In mitigation, Mr Wilkinson’s counsel said he had experienced “partnership difficulties” in his professional life, and was now a sole practitioner.

“He would have liked to retire and wanted an orderly wind down of his firm. He had many wills and deeds on his shelves. He was continuing working during the week, until he could sell the firm or possibly merge it with another.”

The SDT described his conduct as “very serious”, although it related “only to one estate in all his years of practice”.

The tribunal concluded: “As to the harm which the respondent’s misconduct had caused, the three child beneficiaries received nothing save cash for their education because the respondent opened the door to their assets passing out of their reach by deferring to the other beneficiary, their father.

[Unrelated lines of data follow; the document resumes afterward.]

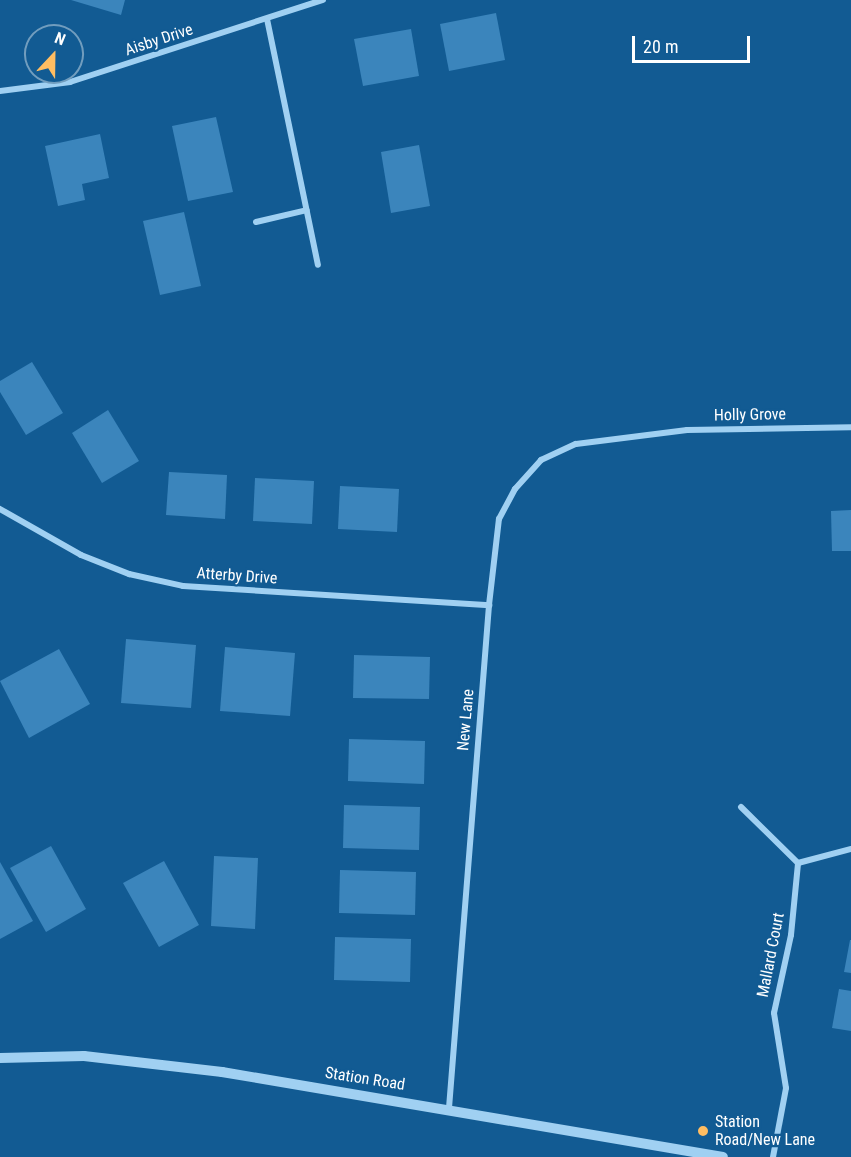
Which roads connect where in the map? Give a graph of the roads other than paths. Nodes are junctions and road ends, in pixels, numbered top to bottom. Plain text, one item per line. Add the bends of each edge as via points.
1 (323, 0) edge
2 (267, 19) junction
3 (0, 91) edge
4 (307, 210) junction
5 (256, 222) dead end
6 (318, 265) dead end
7 (851, 427) edge
8 (649, 433) joint
9 (0, 509) edge
10 (489, 605) junction
11 (741, 807) dead end
12 (851, 849) edge
13 (798, 863) junction
14 (0, 1058) edge
15 (448, 1108) junction
16 (723, 1157) edge
17 (773, 1157) edge

1 - 2 street, Aisby Drive
2 - 3 street, Aisby Drive via 69,82
2 - 4 street
4 - 5 street
4 - 6 street
7 - 8 street, Holly Grove
8 - 10 street, New Lane via 576,444 541,460 499,519
9 - 10 street, Atterby Drive via 81,555 129,574 183,586
10 - 15 street, New Lane
11 - 13 street
12 - 13 street
13 - 17 street, Mallard Court via 791,935 774,1013 786,1088
14 - 15 street, Station Road via 95,1058
15 - 16 street, Station Road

“What had happened had a devastating effect on the reputation of the legal profession, where a solicitor had allowed a situation to develop which resulted in three beneficiaries receiving almost nothing and where the trustees came to have no idea of what the assets of the trust were and where the income was.”

The SDT said it was concerned that Mr Wilkinson “showed no insight” and “blamed everyone else including the beneficiaries” for agreeing to transfer the assets to the Cayman Islands company.

“This was a cataclysm which the respondent brought upon himself.”

Mr Wilkinson was struck off and ordered to pay costs of £65,000.